When Japan started catching up with the US in certain industries in the 1970s and 1980s, there was a change in American policy. Japan was persuaded to adopt voluntary export restrictions in products like cars and semiconductors. But that was a temporary wobble. It was in 2008 that the US share in world trade fell below 10% and also roughly when China’s share in world trade became larger than America’s. It is an interesting coincidence because the UK also instituted imperial preferences when its share fell below 10%. That was the year that the Americans initiated negotiations on the Trans-Pacific Partnership Agreement (TPP).
In 2001, the US had ushered China into the WTO. But eight years later, the United States was creating a new agreement that China would not be part of. When the U.S. was dominant and had significant bargaining power, it chose to play completely without discriminating. But when its relative dominance and trade started to decline, is when it retreated from MFN. Why is it that a country does not use bargaining power when it is very dominant, but uses bargaining power when it has become less dominant? I think that is one of the most interesting questions.
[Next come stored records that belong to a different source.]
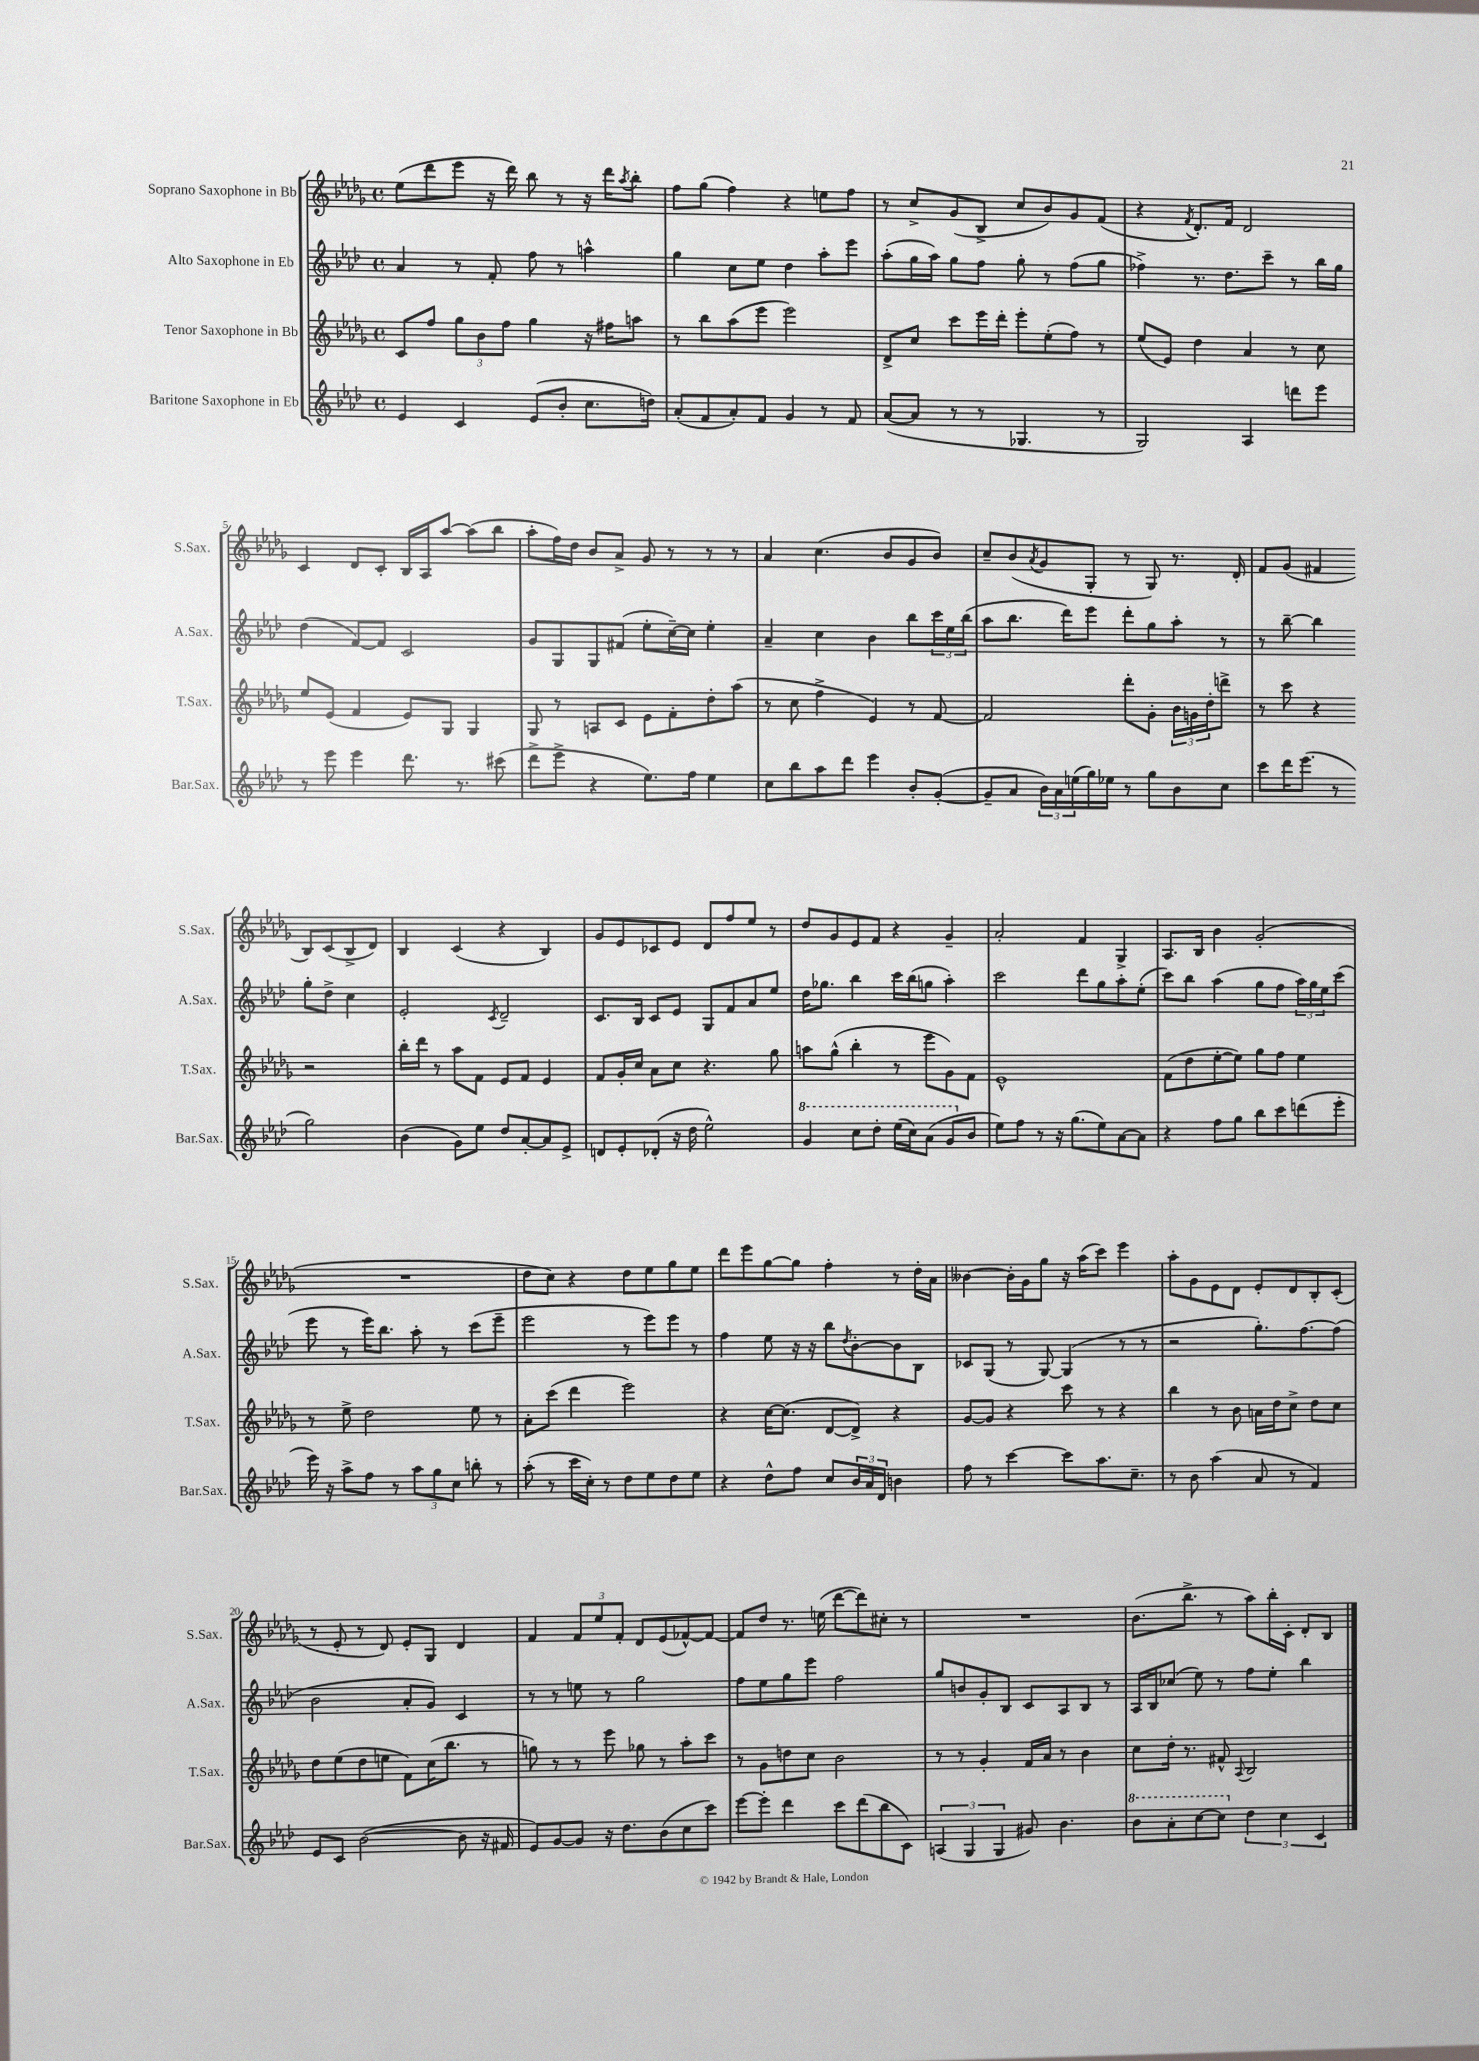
<<
\new StaffGroup <<
\new Staff = "s0" \with { instrumentName = "Soprano Saxophone in Bb" shortInstrumentName = "S.Sax." } {
    \clef treble \key des \major \defaultTimeSignature \time 4/4
    ees''8( des'''8 ees'''8 r16 des'''16) bes''8 r8 r16 des'''16 \acciaccatura { aes''8 } bes''8-. |
    f''8 ges''8( f''4) r4 e''8 f''8 |
    r8 c''8-> ges'8( bes8-> c''8 bes'8) ges'8 f'8( |
    r4 \acciaccatura { f'8 } des'8.-.) f'16 des'2 |
    c'4 des'8 c'8-. bes16 aes16 aes''8~ aes''8( bes''8 |
    aes''8-. f''16) des''16 bes'8 aes'8-> ges'8 r8 r8 r8 |
    aes'4 c''4.( bes'8 ges'8 bes'8) |
    c''8-- bes'8( \acciaccatura { aes'8 } ges'8 ges8-. r8 ges8) r8. des'16-. |
    f'8 ges'8( fis'4 bes8) c'8( bes8-> des'8) |
    bes4 c'4( r4 bes4) |
    ges'8 ees'8 ces'8 ees'8 des'8 f''8 ees''8 r8 |
    des''8 ges'8 ees'8 f'8 r4 ges'4-- |
    aes'2-. f'4 ges4-> |
    aes8. bes16 bes'4 ges'2-.( |
    R1 |
    des''8 c''8) r4 des''8 ees''8 ges''8 ees''8 |
    des'''8 ees'''8 ges''8~ ges''8 f''4-. r8 des''16-. aes'16 |
    beses'4~ beses'16-. ges'16 ges''8 r16 aes''16( c'''8) ees'''4 |
    aes''8-. ges'8 ees'8 des'8 ees'8-. des'8 bes8-. c'8-.( |
    r8 ees'8-. r8 des'8) ees'8-. ges8 des'4 |
    f'4 \tuplet 3/2 { f'8 ees''8 f'8-. } des'8 ees'8( fes'8~-^) fes'8~ |
    fes'8 des''8 r8. e''16( des'''8~ des'''8) cis''8-. r8 |
    R1 |
    bes'8.( bes''8.-> r8 aes''8) bes''16-. c'16-. des'8-. bes8 \bar "|." |
}
\new Staff = "s1" \with { instrumentName = "Alto Saxophone in Eb" shortInstrumentName = "A.Sax." } {
    \clef treble \key aes \major \defaultTimeSignature \time 4/4
    aes'4 r8 f'8-. f''8 r8 a''4-^ |
    g''4 c''8 ees''8 des''4 aes''8-. ees'''8 |
    aes''8-.( g''16 aes''16) g''8 f''8 g''8-. r8 f''8( g''8 |
    fes''4->) r8. des''8. c'''8-- r8 bes''16 g''16 |
    des''4( f'8~) f'8 c'2 |
    g'8 g8 g8 fis'8( ees''8-. c''16~--) c''16 ees''4-. |
    aes'4-- c''4 bes'4 bes''8 \tuplet 3/2 { c'''16 ees''16 bes''16( } |
    aes''8 bes''8. des'''16) ees'''8 des'''8-. g''8 aes''8-. r8 |
    r8 bes''8~-- bes''4 g''8-. des''8-> c''4 |
    ees'2-. \acciaccatura { c'8 } des'2-- |
    c'8. bes16 c'8 ees'8 g8 f'8 aes'8 ees''8 |
    des''16 ges''8. bes''4 c'''16 bes''16( g''8 aes''4-.) |
    c'''2 des'''8 g''8 aes''8-. ees''8-.( |
    c'''8) bes''8 aes''4( g''8 f''8 \tuplet 3/2 { aes''16) g''16 ees''16 } c'''8( |
    ees'''8 r8 ees'''16) bes''8. aes''8-. r8 c'''8( ees'''8-- |
    ees'''2 r8 ees'''8) ees'''8 r8 |
    f''4 ees''8 r16 r16 bes''8 \acciaccatura { des''8 } bes'8~-. bes'8 bes8 |
    ces'8 g8( r8 g8~) g4( r8 r8 |
    r2 g''8.-.) f''8.~ f''8( |
    bes'2 aes'8-. g'8) c'4 |
    r8 r8 e''8 r8 g''2 |
    f''8 ees''8 g''8 ees'''8 f''2 |
    g''8 b'8 g'8-. bes8 c'8 aes8 bes8 r8 |
    aes16 bes16 ces''8( ees''8) r8 f''8 ees''8-. bes''4 \bar "|." |
}
\new Staff = "s2" \with { instrumentName = "Tenor Saxophone in Bb" shortInstrumentName = "T.Sax." } {
    \clef treble \key des \major \defaultTimeSignature \time 4/4
    c'8 f''8 \tuplet 3/2 { ges''8 bes'8 f''8 } ges''4 r16 fis''16 a''8 |
    r8 bes''8 aes''8( ees'''8 ees'''2) |
    des'8-> c''8 c'''8 ees'''16 des'''16-. ees'''8-. ees''8-.( f''8) r8 |
    ees''8( ees'8) des''4 aes'4 r8 c''8 |
    ees''8 ees'8( f'4 ees'8) ges8 ges4 |
    ges8 r8 a8 c'8 ees'8 f'8-. des''8-. aes''8( |
    r8 c''8 f''4-> ees'4) r8 f'8~ |
    f'2 des'''8-. ges'8-. \tuplet 3/2 { bes'16 g'16 des''16-. } d'''8-> |
    r8 c'''8 r4 r2 |
    bes''16-. des'''16 r8 aes''8 f'8 ees'8 f'8 ees'4 |
    f'8 ges'16-. c''16 aes'8 c''8 r4. ges''8 |
    a''8 ges''8-^( bes''4-. r8 ees'''8 ges'8) f'8 |
    ees'1-^ |
    f'8( des''8 ees''8~-. ees''8) ges''8 f''8 ees''4 |
    r8 ees''8-> des''2 ees''8 r8 |
    aes'8-. c'''8( des'''4 ees'''2) |
    r4 c''16~ c''8.( des'8~ des'8->) r4 |
    ges'8~ ges'8 r4 c'''8 r8 r4 |
    bes''4 r8 bes'8 a'16 des''16 c''8-> des''8 c''8 |
    des''8 ees''8( des''8 e''8 f'8) c''16( bes''8. r8 |
    g''8) r8 r8 ees'''8 ges''8 r8 aes''8-. c'''8 |
    r8 ges'8 d''8 c''8 bes'2 |
    r8 r8 ges'4-. f'16 aes'16 r8 bes'4 |
    c''8 des''16-. r8. fis'8-^ \appoggiatura { aes8 } bes2 \bar "|." |
}
\new Staff = "s3" \with { instrumentName = "Baritone Saxophone in Eb" shortInstrumentName = "Bar.Sax." } {
    \clef treble \key aes \major \defaultTimeSignature \time 4/4
    ees'4 c'4 ees'8( bes'8-. c''8. d''16) |
    aes'8-.( f'8 aes'8-.) f'8 g'4 r8 f'8 |
    aes'8~( aes'8 r8 r8 ges4. r8 |
    g2) aes4 d'''8 ees'''8 |
    r8 ees'''8 ees'''4 des'''8. r8. cis'''8( |
    des'''8-> ees'''8-> r4 ees''8.) f''16 ees''4 |
    c''8 bes''8 aes''8 des'''8 ees'''4 bes'8-. g'8~-.( |
    g'8-- aes'8 \tuplet 3/2 { bes'16) aes'16 e''16( } g''16) ees''16 r8 g''8 bes'8 c''8 |
    c'''8 des'''16 ees'''8.( r8 g''2) |
    bes'4( g'8) ees''8 des''8 aes'8~-. aes'8 ees'8-> |
    d'8 ees'8-. des'8-.( r16 des''16 ees''2-^) |
    \ottava #1 g''4 c'''8 des'''8-. ees'''16( c'''16) aes''8( g''8 \ottava #0 bes'8 |
    ees''8) f''8 r8 r16 g''8.( ees''8) aes'8~ aes'8 |
    r4 f''8 g''8 bes''8 c'''8 d'''8( ees'''8-. |
    ees'''16) r16 aes''8-> f''8 r8 \tuplet 3/2 { aes''8 g''8 c''8 } b''8-. r8 |
    aes''8-.( r8 c'''16 c''16-.) r8 des''8 ees''8 des''8 ees''8 |
    r4 des''8-^ f''8 c''8 \tuplet 3/2 { bes'16 aes'16 des'16 } b'4 |
    f''8 r8 c'''4~ c'''8 aes''8. c''8.-- |
    r8 bes'8 aes''4( aes'8 r8 f'4) |
    ees'8 c'8 bes'2~( bes'8 r16 fis'16 |
    ees'8) g'8~ g'8 r16 des''8. bes'8( c''8 c'''8) |
    ees'''8~ ees'''8-. des'''4 c'''8 des'''8( bes''8 c'8) |
    \tuplet 3/2 { a4( g4 g4 } gis'8) bes'4. |
    \ottava #1 bes''8 aes''8-. c'''8~ c'''8 \ottava #0 \tuplet 3/2 { des''4 c''4 c'4 } \bar "|." |
}
>>
>>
But one reason for the recourse to bargaining tariffs is what is referred to as a “latecomer problem.”
The evolution of the share of trade in output and trade policy, 1990-2020
This is a picture about the evolution of trade and trade policy over the last 30 years. The 1990s, there was significant liberalization, unilateral and as part of free trade agreements. Eastern Europe joined the world trading system, India liberalized, China joined the WTO. The red line is the share of China’s trade in GDP. The gray line is the share of the world trade in world output. You saw a big increase in both shares until about 2008 during this period of liberalization. All this happened until the Great Recession, after which we see a flattening in the share in world trade in global output, and a major decline in China’s share of trade in GDP.
I would argue two things happened to change attitudes to globalization. China’s economic and export growth were much faster than expected. And China’s liberalization of its own market and import growth were much was slower than expected. China opened its markets a lot when it joined the WTO as the “entry price” of accession, which was economically desirable because China reformed. but its level of protection remained higher than that of say Europe and the United States.
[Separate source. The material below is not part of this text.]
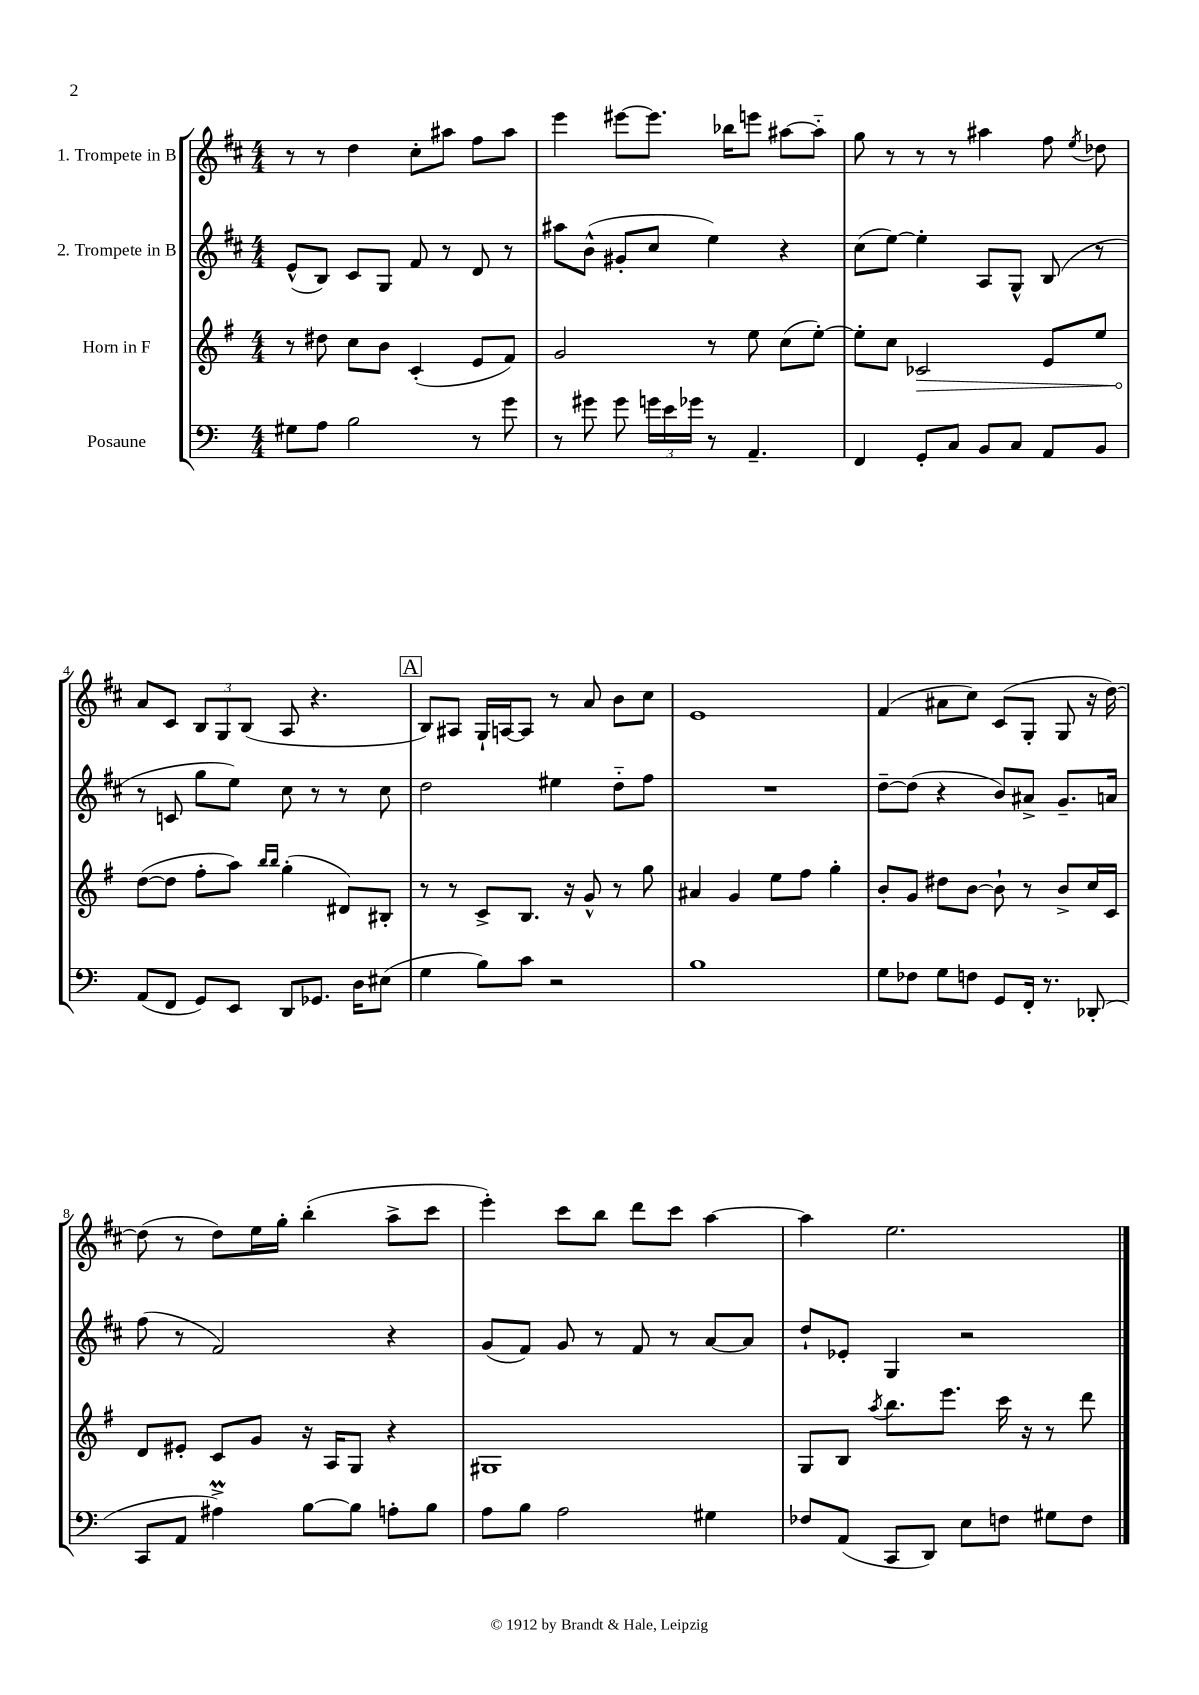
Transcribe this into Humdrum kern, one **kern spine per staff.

The problem arises when one country has already reduced its protection a lot because it has been part of the trading system for a long time and another comes in late with higher levels of protection. Normally, in trade negotiations, countries say "I’ll give you the carrot of my liberalization if you give me the carrot of your liberalization.” But if I do not have much protection, I do not have much to give you. And that is part of the reason why the U.S. changed to say: I will threaten to use the stick of protection to induce you to give the carrot of your liberalization. That changed the rules of the game in a way that was not consistent with the rules of the WTO, which require unconditional MFN. That is one of the main reasons why the WTO is now in a limbo.
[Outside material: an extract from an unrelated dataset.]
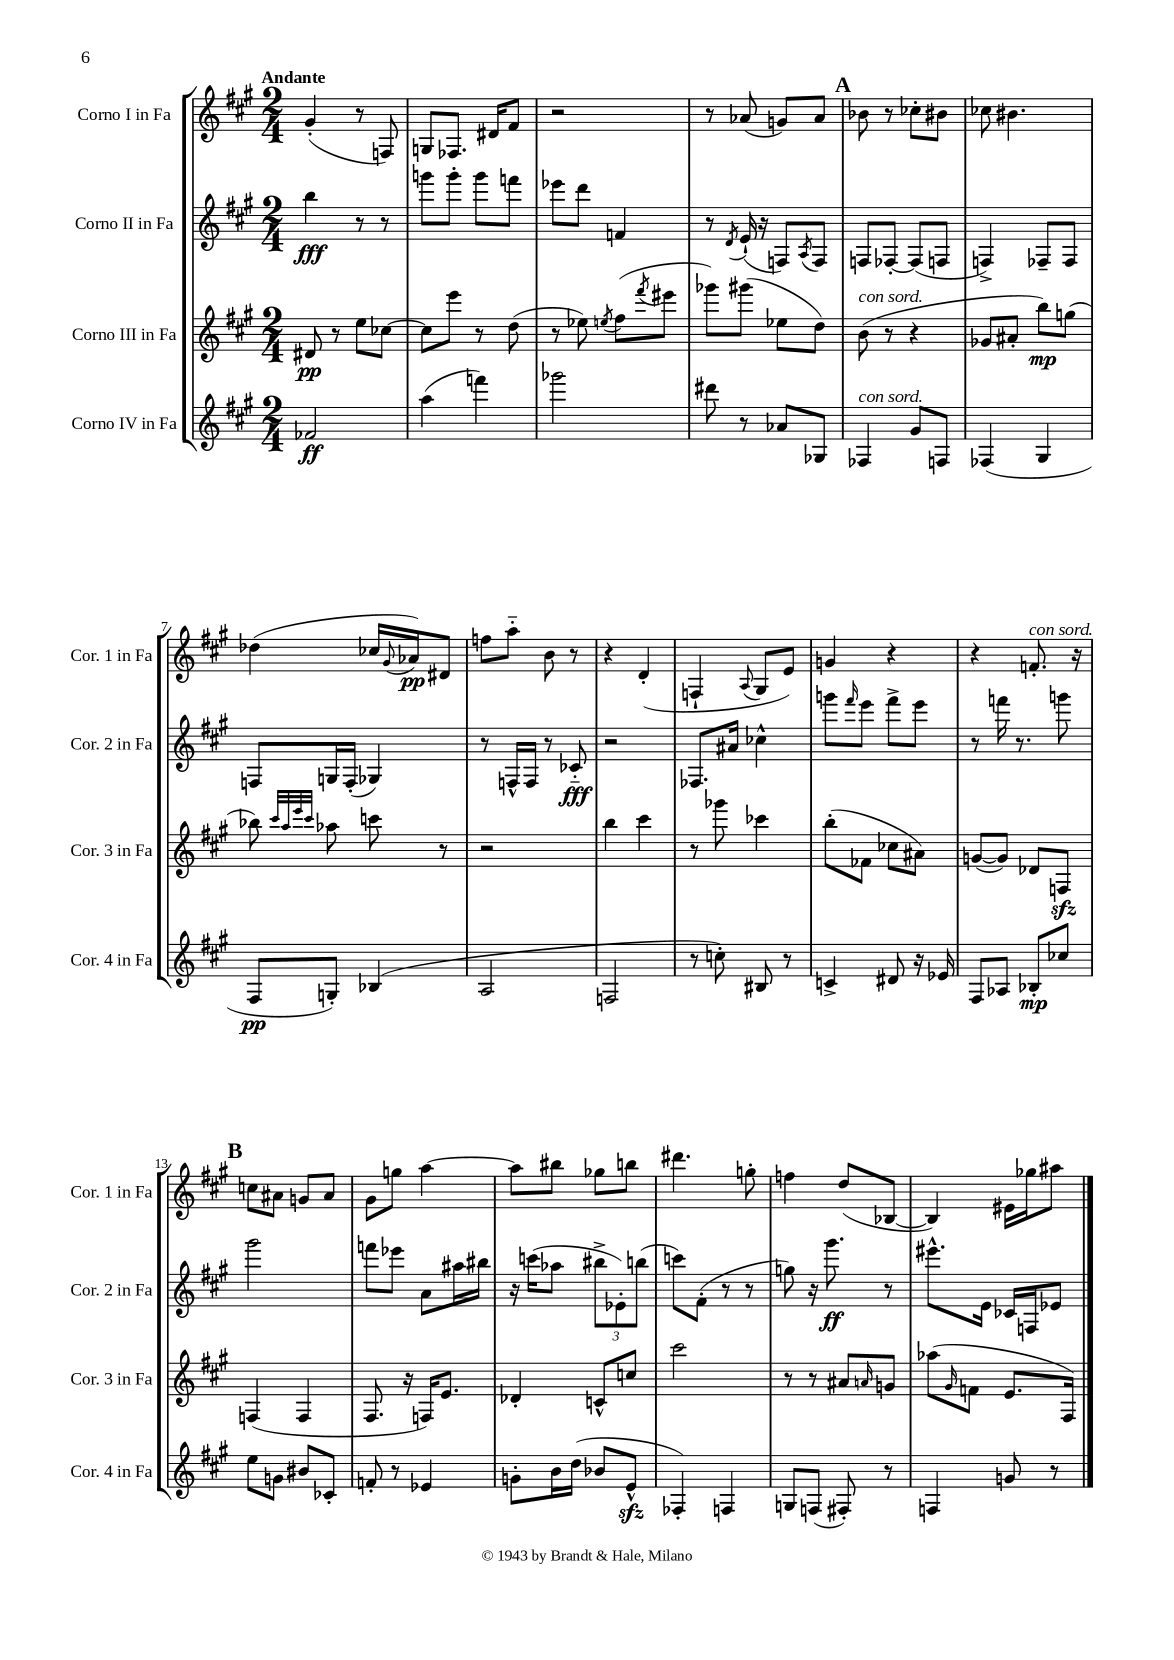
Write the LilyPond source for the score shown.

And it is happening now because the U.S. finds it less necessary to commit itself to playing by the rules than it did when it was much more dominant. When it was super-dominant, it had to reassure its trading partners that it would adhere to rules, otherwise they could simply walk away and economically disengage which would be costly for the US. Now other countries like China have a big stake in world trade and markets. They cannot credible threaten to walk away and that gives the US more space to exercise power.